С ними Хамид иногда упоминает о своих кошмарах — тех, о которых никогда не расскажет социальной работнице. Он признается им, что ненавидит ночь и боится засыпать:
— Мой отец говорит, что сон — это чудесно. Я слышу с малолетства: ночь, мол, нужна для того, чтобы ты мог представить свою жизнь без проблем. Только у меня, кажется, все наоборот. Когда я просыпаюсь, то вижу, что могу сделать, чтобы моя жизнь стала лучше, но когда сплю, все наваливается разом, и сделать я ничего не могу, я ведь сплю.
— А ты вообще не спи, — посоветовал ему Франсуа, — тогда сможешь завоевать мир, пока все спят! Ладно, кто на воротах?
Так, пристроенные между спорами о «Битлз» и футбольным матчем, кошмары пугают меньше.
С тех пор как мальчуган подружился с Франсуа и Жилем, его почти не бывает в квартире. Он уделяет меньше внимания братьям и сестрам, и помочь его теперь не допросишься. Ему хочется быть все время вне дома, разговаривать, играть.
— Можно, я пойду к друзьям? — спрашивает Хамид Йему, едва закончив делать уроки.
Она оборачивается, вытирая руки о передник.
— И о чем вы только разговариваете с друзьями, если ты все время рвешься к ним? Вы еще не все друг другу сказали? Какой интерес молоть языком?
Поворчав, она чаще всего отпускает его, и он, счастливый, сбегает по лестнице и мчится к мальчикам на другой конец города, на муниципальное футбольное поле или в гараж Франсуа. Он всегда с радостью уходит из квартиры и от угрюмого настроения родителей, отчаянно дисгармонирующего с жизнью, которая в нем кипит.
Йема сидит в кухне, глядя на письма, которые она достала из почтового ящика, — ни она, ни ее муж не станут вскрывать их, пока нет Хамида. Она ждет его возвращения и думает, что, наверно, нужно перестать кричать и сердиться, она ведь просто хочет сказать, что любит его, но не знает как. Ее первый мальчик. Зеница ее ока. Ее маленький француз…
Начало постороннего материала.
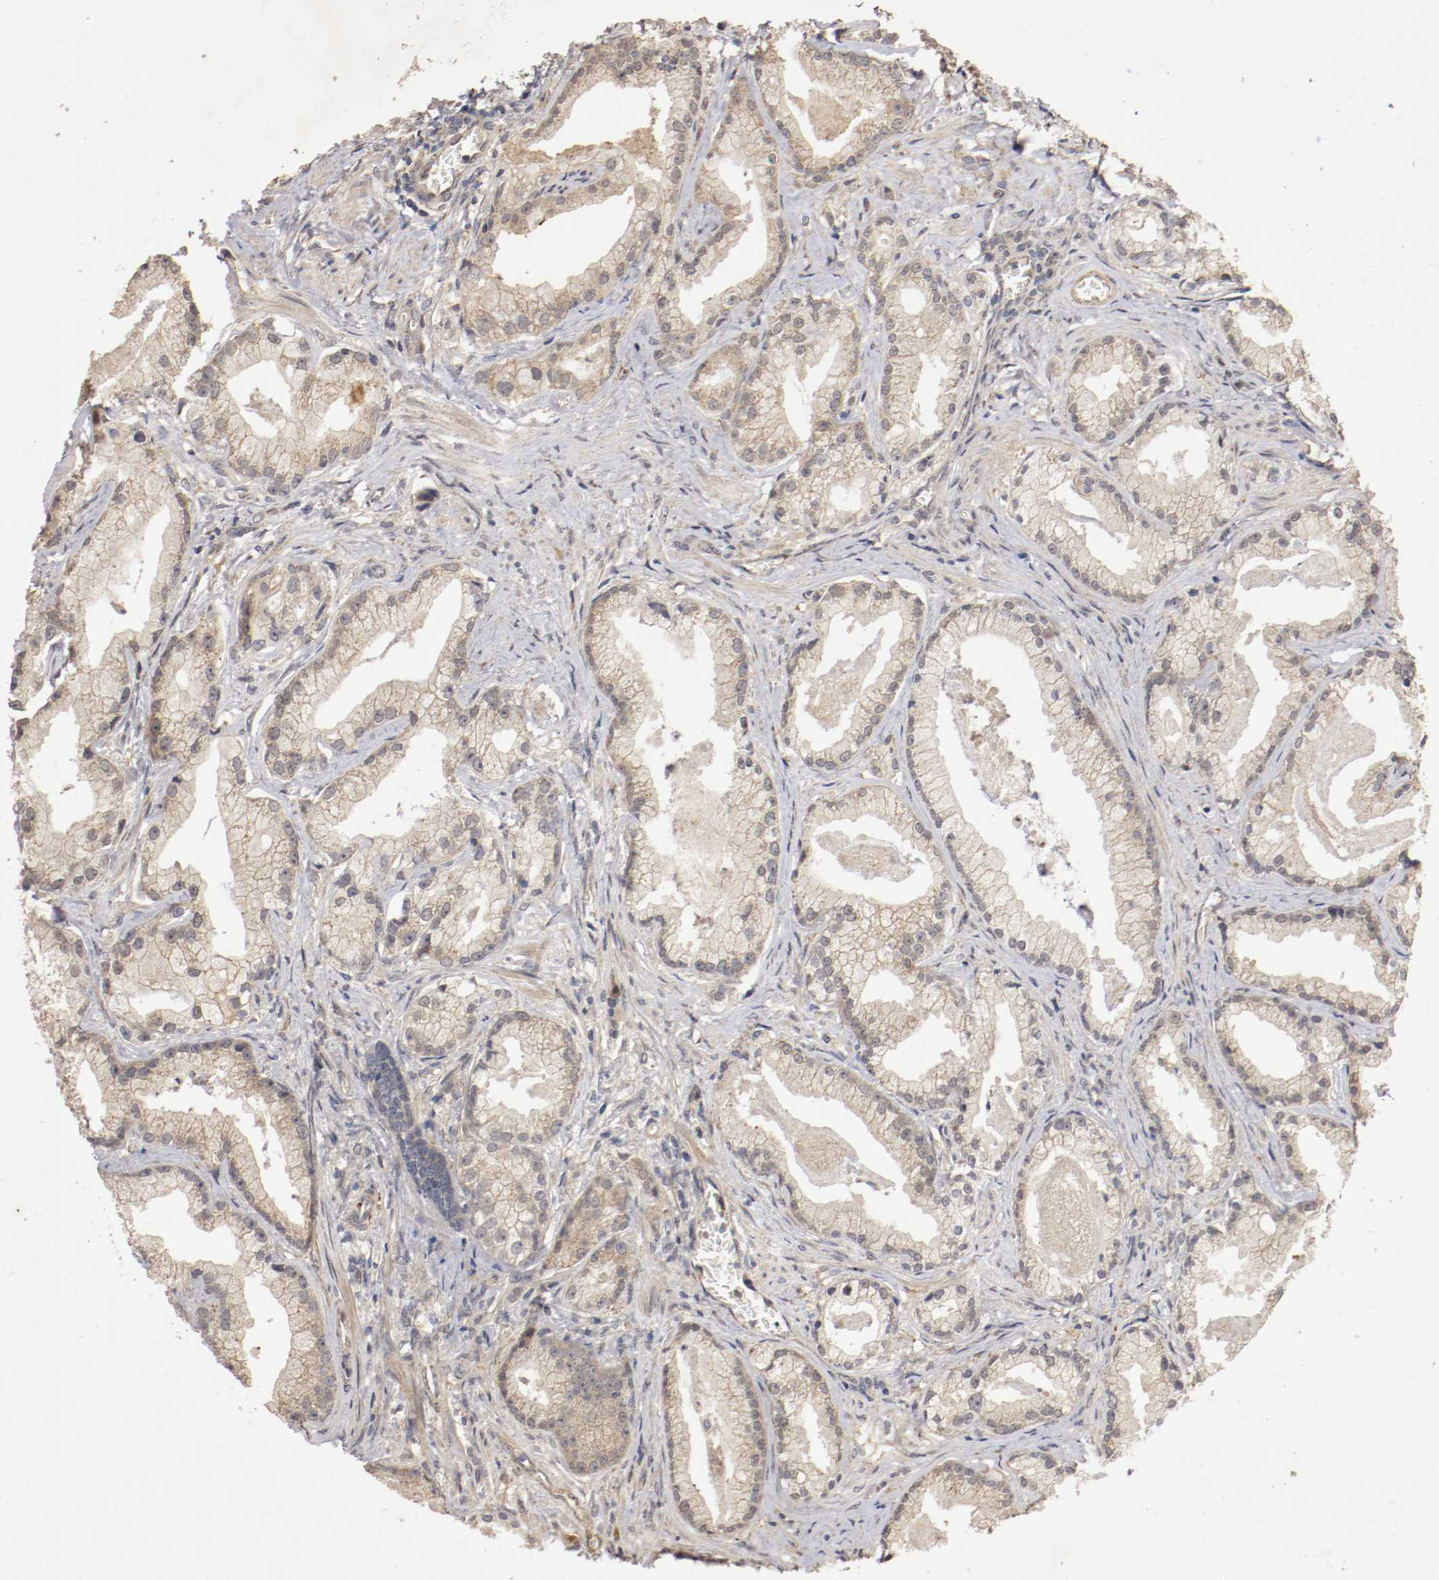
{"staining": {"intensity": "moderate", "quantity": ">75%", "location": "cytoplasmic/membranous"}, "tissue": "prostate cancer", "cell_type": "Tumor cells", "image_type": "cancer", "snomed": [{"axis": "morphology", "description": "Adenocarcinoma, Low grade"}, {"axis": "topography", "description": "Prostate"}], "caption": "DAB (3,3'-diaminobenzidine) immunohistochemical staining of prostate cancer reveals moderate cytoplasmic/membranous protein staining in about >75% of tumor cells.", "gene": "TNFRSF1B", "patient": {"sex": "male", "age": 59}}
Али твердо качает головой: ни в коем случае. Он не умеет писать. Он не станет ставить крест на чистых разлинованных тетрадях своего сына. Тот куда лучше умеет выводить буквы, красивые, иностранные, французские.
— Пусть делает он. Это хорошо.
Учитель меняет тему:
— Хамид хороший мальчик, он усердно работает.
И снова гордость распирает грудь Али. Он видит, какой у него умный сын. Это чувствуется по глазам мальчугана, по его улыбке, по тому, как он играет с младшими братьями и сестрой.
— Вы думали о его будущем?
Ему приходится повторить вопрос еще раз, помедленнее. Поняв, Али только кивает и молча поджимает губы. Что себе возомнил этот учитель? Конечно, он думал. Он думает об этом каждый день, у заводского пресса, в рабочей раздевалке, за столом, в автобусе, перед сном, все время. Но он никак не может повлиять на будущее своего сына, своих детей, и это ему как острый нож. Он знает, что их будущее от него не зависит, несмотря на все его усилия, что, не в силах понять настоящее, он неспособен и строить будущее. Их будущее написано на иностранномязыке.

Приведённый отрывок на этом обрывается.